> **WORK REQUIRED**: Starting with the line that contains "Zumba® Gold - danse adaptée" and stopping after the line that contains "Железнодорожное", copy the entries below exactly. Include nothing else.

DATA SUPPLIED below:

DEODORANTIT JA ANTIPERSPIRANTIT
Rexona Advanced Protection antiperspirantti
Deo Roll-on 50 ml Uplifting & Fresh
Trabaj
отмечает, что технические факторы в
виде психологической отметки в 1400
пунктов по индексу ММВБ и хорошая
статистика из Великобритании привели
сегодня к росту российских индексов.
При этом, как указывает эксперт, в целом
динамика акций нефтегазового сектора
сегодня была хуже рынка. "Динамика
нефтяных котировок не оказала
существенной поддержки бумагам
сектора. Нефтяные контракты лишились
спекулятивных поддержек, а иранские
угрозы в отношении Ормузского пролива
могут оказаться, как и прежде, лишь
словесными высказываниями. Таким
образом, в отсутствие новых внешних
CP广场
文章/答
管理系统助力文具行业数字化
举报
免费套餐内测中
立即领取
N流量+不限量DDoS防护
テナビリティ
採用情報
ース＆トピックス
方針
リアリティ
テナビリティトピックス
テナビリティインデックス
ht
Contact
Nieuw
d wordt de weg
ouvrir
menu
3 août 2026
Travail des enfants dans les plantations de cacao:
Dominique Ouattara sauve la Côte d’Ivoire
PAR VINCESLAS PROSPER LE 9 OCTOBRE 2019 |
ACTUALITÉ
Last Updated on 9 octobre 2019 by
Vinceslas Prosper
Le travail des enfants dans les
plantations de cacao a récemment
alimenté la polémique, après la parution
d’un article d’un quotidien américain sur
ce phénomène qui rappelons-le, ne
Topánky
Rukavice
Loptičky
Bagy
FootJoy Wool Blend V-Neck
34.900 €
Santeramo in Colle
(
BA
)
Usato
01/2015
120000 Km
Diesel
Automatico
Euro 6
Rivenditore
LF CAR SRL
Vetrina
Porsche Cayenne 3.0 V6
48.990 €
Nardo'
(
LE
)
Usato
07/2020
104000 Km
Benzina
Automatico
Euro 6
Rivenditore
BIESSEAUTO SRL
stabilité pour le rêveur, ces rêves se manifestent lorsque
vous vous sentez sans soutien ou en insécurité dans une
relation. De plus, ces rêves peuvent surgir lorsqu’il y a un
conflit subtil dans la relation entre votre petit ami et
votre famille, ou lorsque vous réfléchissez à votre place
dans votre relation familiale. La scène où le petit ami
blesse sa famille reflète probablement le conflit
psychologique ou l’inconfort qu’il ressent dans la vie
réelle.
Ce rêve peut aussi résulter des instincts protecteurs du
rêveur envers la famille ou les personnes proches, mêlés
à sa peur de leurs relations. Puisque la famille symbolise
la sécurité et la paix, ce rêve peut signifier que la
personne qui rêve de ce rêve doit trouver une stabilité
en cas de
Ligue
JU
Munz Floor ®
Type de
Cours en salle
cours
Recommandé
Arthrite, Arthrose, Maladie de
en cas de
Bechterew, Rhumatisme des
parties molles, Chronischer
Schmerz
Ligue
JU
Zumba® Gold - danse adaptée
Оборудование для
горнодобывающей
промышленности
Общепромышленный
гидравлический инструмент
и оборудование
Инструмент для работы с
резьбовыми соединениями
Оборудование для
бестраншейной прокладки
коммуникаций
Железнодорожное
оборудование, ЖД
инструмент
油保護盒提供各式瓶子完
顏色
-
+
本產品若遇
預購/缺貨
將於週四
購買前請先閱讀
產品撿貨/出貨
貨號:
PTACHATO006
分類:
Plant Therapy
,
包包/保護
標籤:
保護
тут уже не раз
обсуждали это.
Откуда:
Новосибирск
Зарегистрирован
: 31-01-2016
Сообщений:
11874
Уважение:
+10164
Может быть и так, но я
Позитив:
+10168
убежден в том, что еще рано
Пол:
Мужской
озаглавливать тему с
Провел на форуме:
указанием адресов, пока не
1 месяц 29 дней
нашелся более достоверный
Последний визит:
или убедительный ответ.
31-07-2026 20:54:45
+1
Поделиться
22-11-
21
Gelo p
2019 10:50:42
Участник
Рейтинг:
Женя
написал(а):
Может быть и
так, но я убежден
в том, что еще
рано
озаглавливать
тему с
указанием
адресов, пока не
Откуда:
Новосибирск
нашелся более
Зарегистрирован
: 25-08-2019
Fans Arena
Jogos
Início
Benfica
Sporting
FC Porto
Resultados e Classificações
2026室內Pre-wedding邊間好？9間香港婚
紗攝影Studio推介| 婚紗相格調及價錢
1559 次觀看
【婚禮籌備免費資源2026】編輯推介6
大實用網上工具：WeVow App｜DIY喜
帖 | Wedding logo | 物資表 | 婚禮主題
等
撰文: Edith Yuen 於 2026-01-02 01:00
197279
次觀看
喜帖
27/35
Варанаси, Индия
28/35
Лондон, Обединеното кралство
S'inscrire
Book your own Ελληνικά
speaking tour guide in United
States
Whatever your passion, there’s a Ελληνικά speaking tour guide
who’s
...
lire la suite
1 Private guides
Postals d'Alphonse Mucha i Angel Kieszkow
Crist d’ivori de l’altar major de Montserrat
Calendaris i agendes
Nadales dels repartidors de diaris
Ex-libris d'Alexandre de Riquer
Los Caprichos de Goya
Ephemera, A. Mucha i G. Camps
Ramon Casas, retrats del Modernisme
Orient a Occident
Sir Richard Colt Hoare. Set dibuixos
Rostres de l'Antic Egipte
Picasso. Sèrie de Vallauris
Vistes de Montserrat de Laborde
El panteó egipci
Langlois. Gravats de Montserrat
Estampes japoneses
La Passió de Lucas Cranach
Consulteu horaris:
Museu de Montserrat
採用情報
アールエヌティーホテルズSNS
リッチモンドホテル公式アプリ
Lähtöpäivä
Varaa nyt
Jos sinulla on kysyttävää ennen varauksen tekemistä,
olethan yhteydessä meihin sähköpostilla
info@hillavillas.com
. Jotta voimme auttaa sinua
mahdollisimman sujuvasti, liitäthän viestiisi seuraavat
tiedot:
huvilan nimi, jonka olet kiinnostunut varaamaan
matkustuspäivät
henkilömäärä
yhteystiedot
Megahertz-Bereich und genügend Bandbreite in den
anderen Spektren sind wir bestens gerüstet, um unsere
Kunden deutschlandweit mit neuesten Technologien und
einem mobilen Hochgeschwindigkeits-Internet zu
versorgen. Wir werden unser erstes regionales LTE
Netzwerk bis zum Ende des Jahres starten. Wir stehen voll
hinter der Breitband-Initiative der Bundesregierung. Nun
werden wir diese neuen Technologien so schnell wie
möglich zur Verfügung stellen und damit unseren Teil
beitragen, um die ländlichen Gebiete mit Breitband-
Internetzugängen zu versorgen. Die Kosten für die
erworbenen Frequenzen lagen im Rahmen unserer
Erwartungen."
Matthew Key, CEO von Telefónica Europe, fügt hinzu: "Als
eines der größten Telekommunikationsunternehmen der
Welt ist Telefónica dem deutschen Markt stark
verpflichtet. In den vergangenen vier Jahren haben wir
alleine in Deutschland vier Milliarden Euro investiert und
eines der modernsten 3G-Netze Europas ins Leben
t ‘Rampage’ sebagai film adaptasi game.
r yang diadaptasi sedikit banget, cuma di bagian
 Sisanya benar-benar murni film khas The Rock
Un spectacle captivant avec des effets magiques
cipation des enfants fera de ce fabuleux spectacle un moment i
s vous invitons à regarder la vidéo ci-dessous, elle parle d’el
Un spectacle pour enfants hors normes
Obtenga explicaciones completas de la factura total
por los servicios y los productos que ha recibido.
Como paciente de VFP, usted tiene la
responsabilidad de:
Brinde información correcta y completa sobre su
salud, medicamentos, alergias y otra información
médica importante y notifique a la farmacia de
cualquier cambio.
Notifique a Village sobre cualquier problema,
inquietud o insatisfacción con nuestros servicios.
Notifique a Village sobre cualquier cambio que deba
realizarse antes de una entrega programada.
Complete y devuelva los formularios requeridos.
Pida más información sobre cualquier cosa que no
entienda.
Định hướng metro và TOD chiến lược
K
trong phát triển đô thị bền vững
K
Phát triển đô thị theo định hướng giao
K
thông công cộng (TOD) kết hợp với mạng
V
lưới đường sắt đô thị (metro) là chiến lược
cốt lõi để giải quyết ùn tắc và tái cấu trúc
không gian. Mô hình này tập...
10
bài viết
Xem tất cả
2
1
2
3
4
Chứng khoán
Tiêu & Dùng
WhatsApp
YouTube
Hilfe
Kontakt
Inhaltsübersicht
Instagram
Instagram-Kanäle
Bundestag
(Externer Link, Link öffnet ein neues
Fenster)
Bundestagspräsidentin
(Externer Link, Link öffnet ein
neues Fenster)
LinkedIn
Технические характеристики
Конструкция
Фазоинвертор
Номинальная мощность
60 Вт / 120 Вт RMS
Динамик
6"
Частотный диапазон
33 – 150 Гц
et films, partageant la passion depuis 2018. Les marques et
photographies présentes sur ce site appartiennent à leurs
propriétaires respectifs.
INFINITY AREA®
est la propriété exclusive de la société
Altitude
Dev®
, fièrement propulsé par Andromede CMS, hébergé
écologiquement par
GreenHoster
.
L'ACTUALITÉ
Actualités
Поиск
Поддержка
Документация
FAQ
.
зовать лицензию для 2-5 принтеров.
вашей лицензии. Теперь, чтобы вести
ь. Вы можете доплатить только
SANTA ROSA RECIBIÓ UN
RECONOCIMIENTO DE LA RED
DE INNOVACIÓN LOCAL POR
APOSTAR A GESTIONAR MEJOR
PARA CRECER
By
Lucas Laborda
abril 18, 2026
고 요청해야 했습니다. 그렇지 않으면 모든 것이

End of DATA SUPPLIED.

> **RESULT FOR THIS TASK**:
Zumba® Gold - danse adaptée
Оборудование для
горнодобывающей
промышленности
Общепромышленный
гидравлический инструмент
и оборудование
Инструмент для работы с
резьбовыми соединениями
Оборудование для
бестраншейной прокладки
коммуникаций
Железнодорожное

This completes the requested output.